Friday, June 17, 2011

RIMM Is Less Likely a Buyout Target

Financial analysts are contemplating that RIMM could be a potential buyout target and the dead money encapsulated in its asset would have a second life. We think it's less likely the case.

Technology advances is brutal. Being obsolete is equal to being dead money. RIMM's assets are tied to manufacturing or servicing its products, email smartphone. If email smartphone is obsolete, so would be its assets. And obsolete assets fetch little cash.

We don't have numbers so we base our discussion on categories.

First it comes to the assets for manufacturing. This include the design, plant, machinery, inventory, etc. Suppose RIMM is acquired. Let's try to figure out what the buyer would do with RIMM's manufacture related asset. Although financial analysts wouldn't see the difference, entrepreneurs in technology sector would know better. Switch to a new design or manufacturing process requires tremendous effort to redo the design, retooling the machinery and re-configuring the plants, especially when the technology is obsolete. More often than not, it cost more than come up with a new design or build a new plant from scratch.

Using TV as an example, would customers buy a cathode ray tube (CRT) when LCD is available on the market? Not likely. Would an entrepreneurs buy a CRT manufacture when LCD technology is ready? Not likely, either. Although a CRT manufacture makes TV like a LCD manufacture does, the technology is hugely different. The tool that was designed to handle tubes is not going to handle flat panels. So are the workers. They lack the experiences.
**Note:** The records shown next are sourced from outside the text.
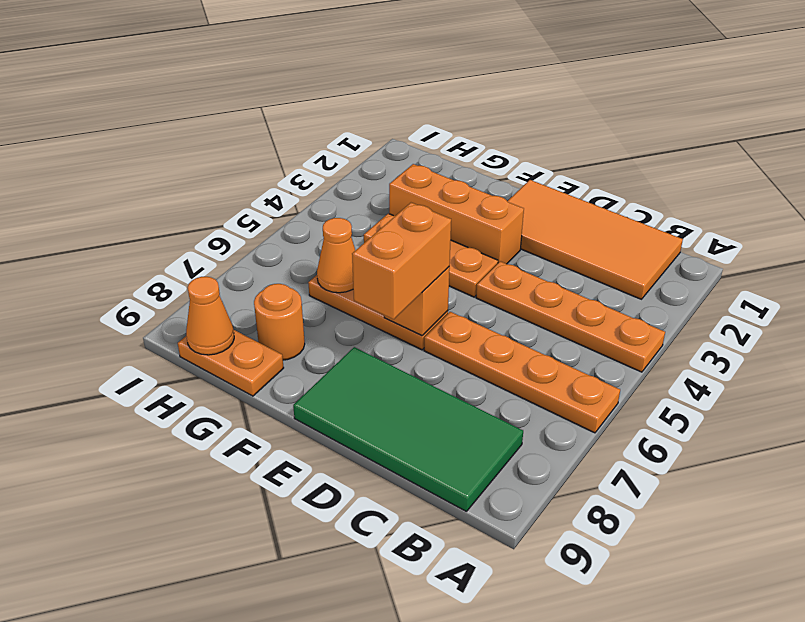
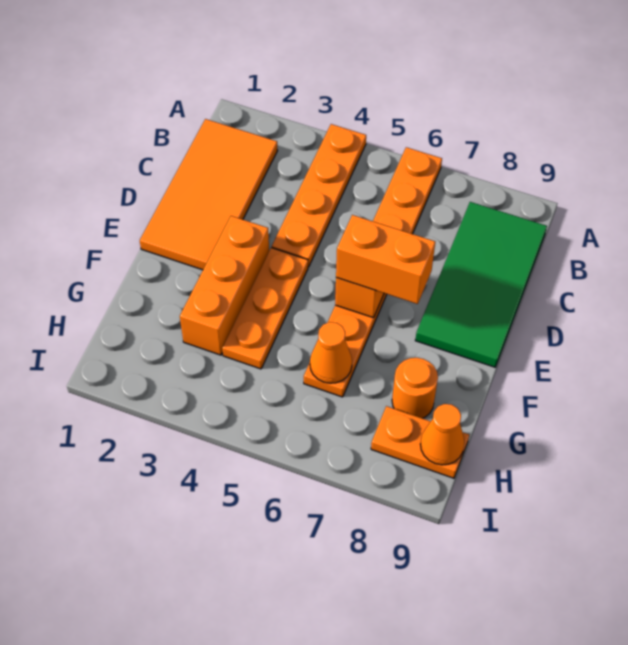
orange 1x2 plate [178,330,284,396] -> orange 1x2 plate turned to [371,406,469,478]

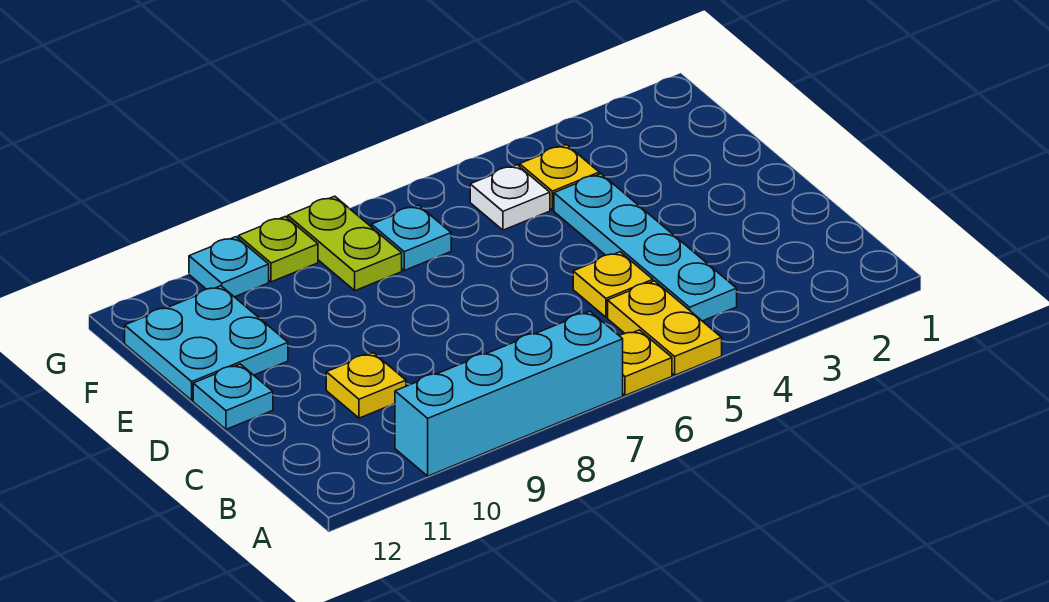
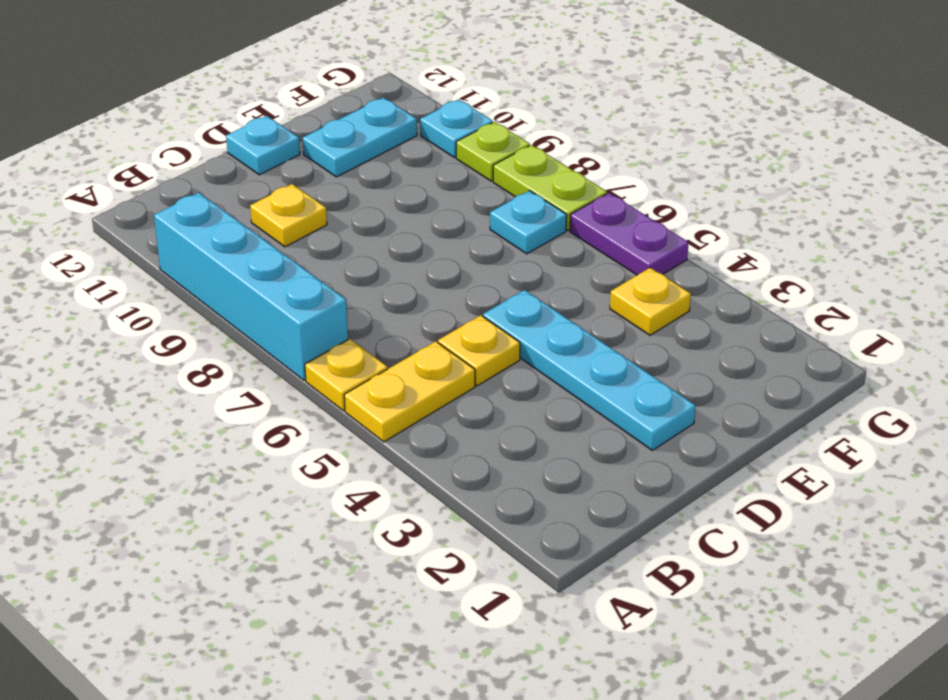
cyan 1x4 plate [554,174,737,321] -> cyan 1x4 plate turned to [483,290,696,450]
cyan 2x2 plate [125,286,288,400] -> cyan 1x2 plate [303,97,417,177]
white 1x1 plate [470,165,550,230] -> none
lime 1x2 plate [288,196,402,291] -> lime 1x2 plate turned to [493,145,607,230]
none -> purple 1x2 plate [570,193,689,275]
Secondly, how about the assets servicing existing products? RIMM owns network operation centers that service its customers. But RIMM's market share is diminishing. Therefore down the road its capital expenditure will have less return because it services a shrinking customer base. Would a buyer like to invest more money on assets with gloomy future? Not a sane one.
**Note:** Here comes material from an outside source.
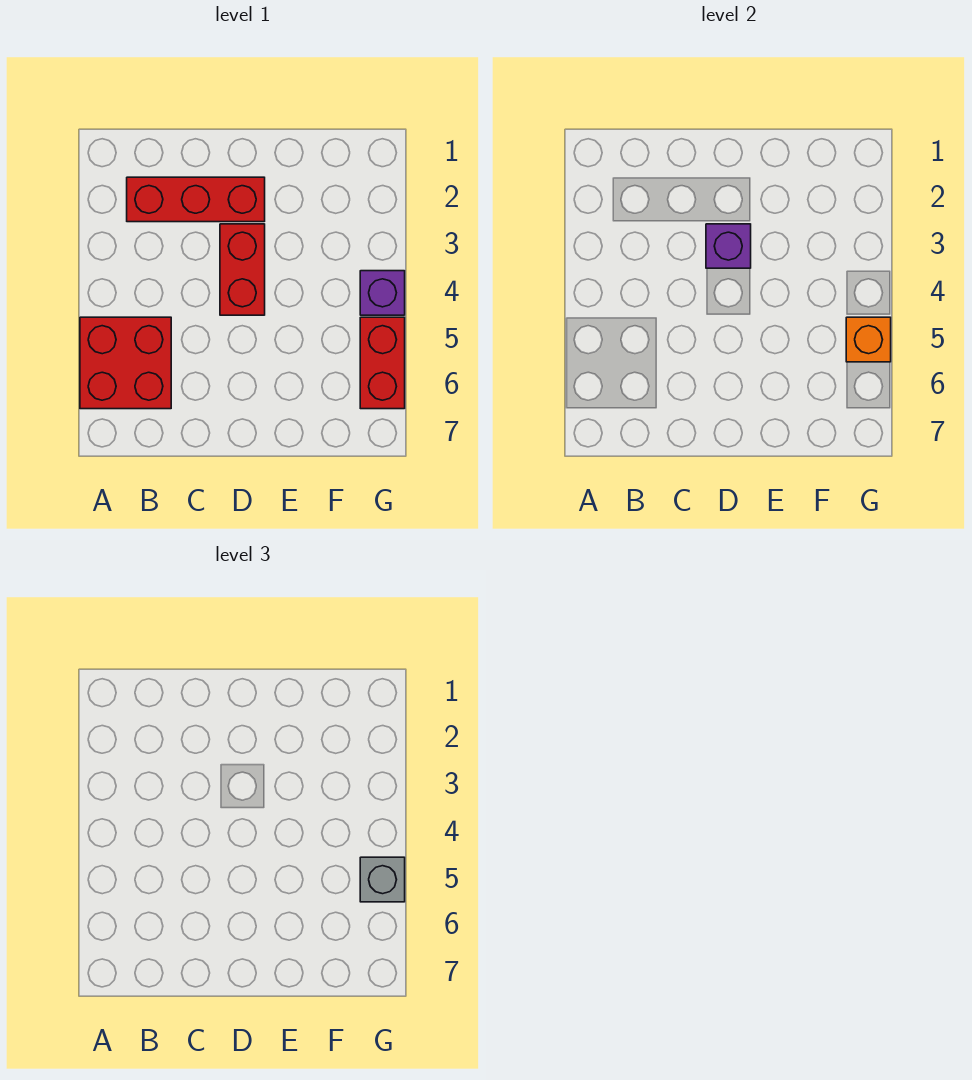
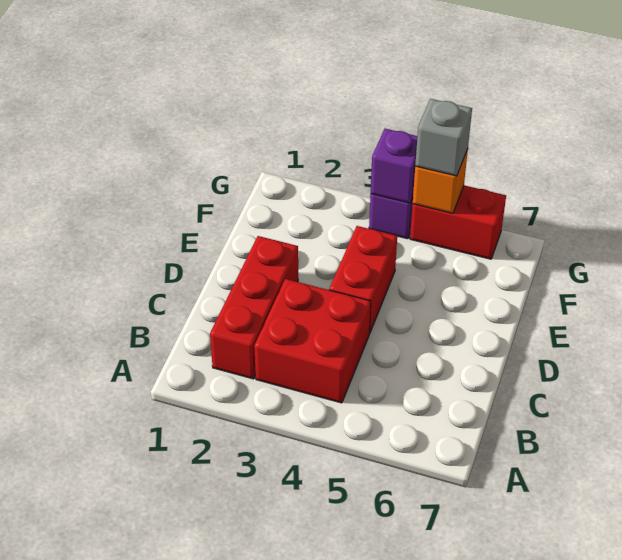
red 2x2 brick [80,317,171,409] -> red 2x2 brick moved to [254,279,371,403]
red 1x2 brick [220,224,265,315] -> red 1x2 brick turned to [329,226,397,334]
purple 1x1 brick [706,224,751,268] -> purple 1x1 brick moved to [371,129,417,203]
Analysts may also argue that a buyer can take advantage of RIMM's existing market share. How? By paying customers to switch to new products or services? They are switching without incentives anyway. Why bother burn cash for it? Leave them alone? Then we go back to the second case where the buyer faces diminishing return on capital.

RIMM might be a hiding gem, but we didn't see its value as a buyout target.